Your objective - Print every line from the start of the data, and when you reach the line with "middle pip: (265, 1406)", include it and stop. Pictures are not part of the copy.
-- Stored data follows --
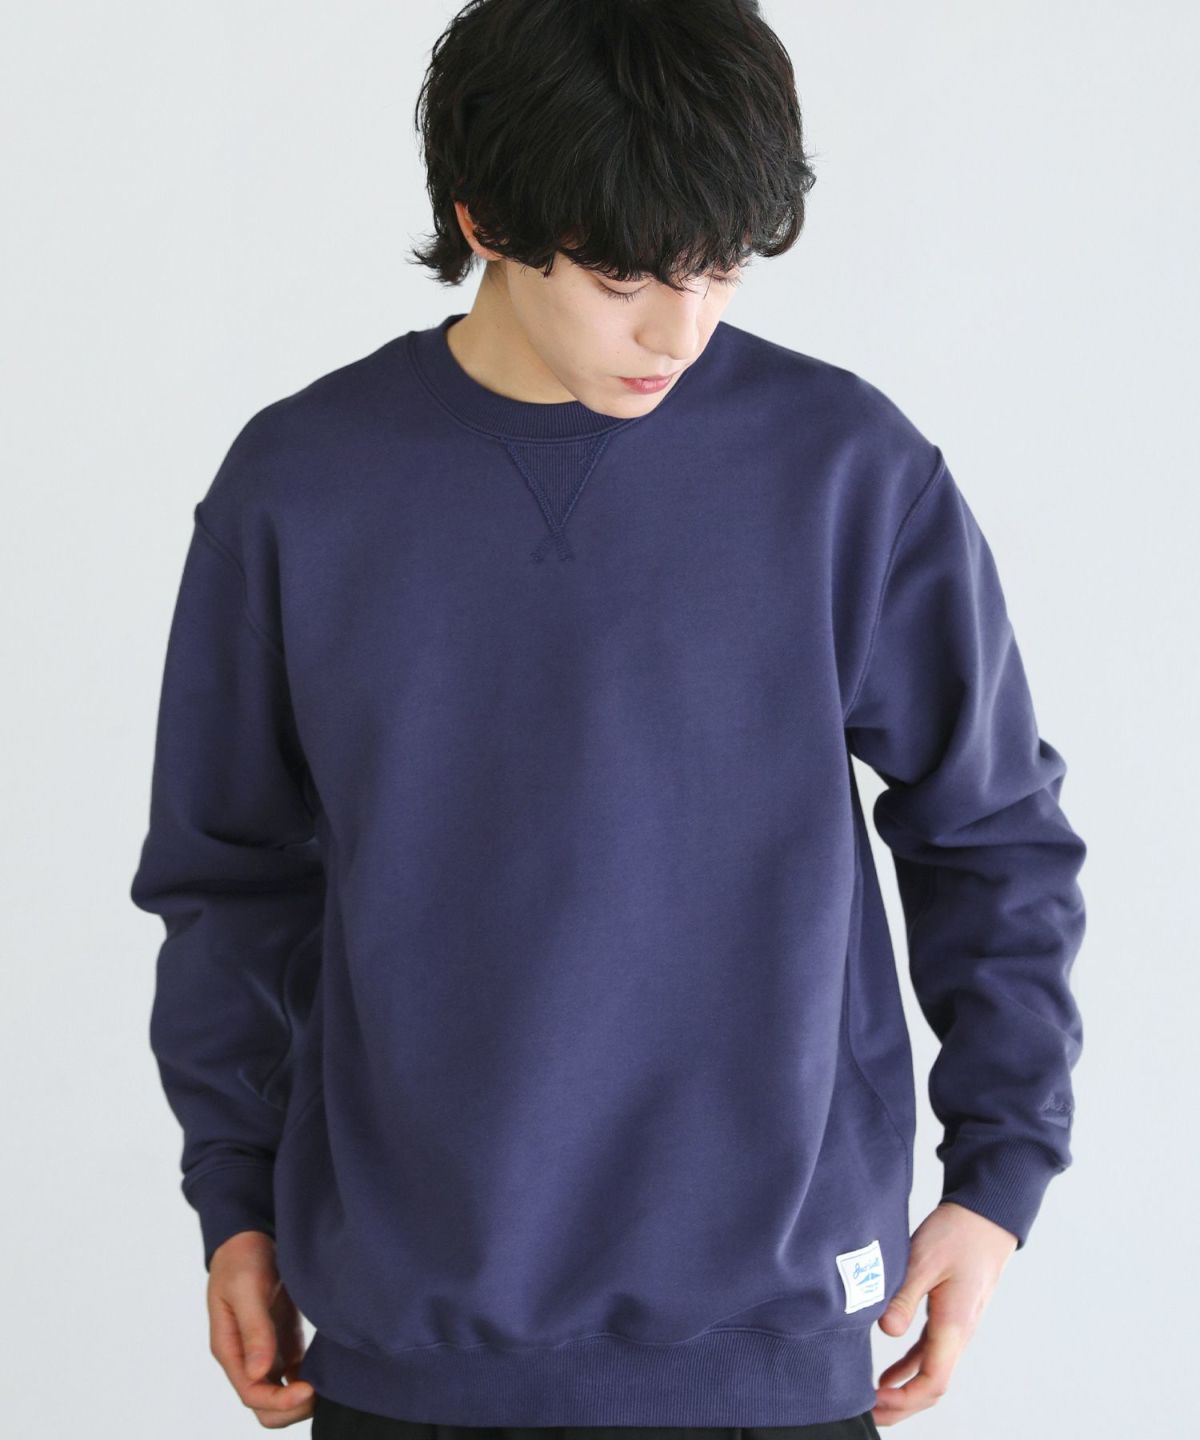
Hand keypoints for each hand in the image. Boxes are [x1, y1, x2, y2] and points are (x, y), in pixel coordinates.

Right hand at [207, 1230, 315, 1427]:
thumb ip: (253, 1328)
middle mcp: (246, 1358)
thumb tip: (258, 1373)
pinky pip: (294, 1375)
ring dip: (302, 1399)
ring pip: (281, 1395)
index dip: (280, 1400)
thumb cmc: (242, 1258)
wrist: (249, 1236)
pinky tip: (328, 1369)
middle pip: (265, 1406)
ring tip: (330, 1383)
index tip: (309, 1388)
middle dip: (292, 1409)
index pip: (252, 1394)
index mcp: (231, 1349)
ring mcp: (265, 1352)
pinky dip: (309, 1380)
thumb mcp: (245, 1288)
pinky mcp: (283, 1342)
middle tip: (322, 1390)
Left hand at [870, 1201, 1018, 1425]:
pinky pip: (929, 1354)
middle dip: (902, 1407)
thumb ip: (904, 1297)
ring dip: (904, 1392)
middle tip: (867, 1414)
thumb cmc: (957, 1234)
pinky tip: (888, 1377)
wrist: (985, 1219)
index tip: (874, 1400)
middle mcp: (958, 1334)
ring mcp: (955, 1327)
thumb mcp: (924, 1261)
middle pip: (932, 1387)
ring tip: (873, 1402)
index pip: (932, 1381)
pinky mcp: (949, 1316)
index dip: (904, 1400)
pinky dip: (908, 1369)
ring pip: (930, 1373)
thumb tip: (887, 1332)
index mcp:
-- Stored data concluded --
Reply to the task -
Hand keypoints for each hand in the image. Boxes are [x1, y1, x2, y2] and points are (x, y), in pixel coordinates.

Right hand at [207, 1230, 315, 1427]:
thumb ip: (253, 1328)
middle mcp: (246, 1358)
thumb tip: (258, 1373)
pinky pip: (294, 1375)
ring dip: (302, 1399)
ring pip: (281, 1395)
index dip: (280, 1400)
thumb cmc: (242, 1258)
wrist: (249, 1236)
pinky tip: (328, 1369)
middle pip: (265, 1406)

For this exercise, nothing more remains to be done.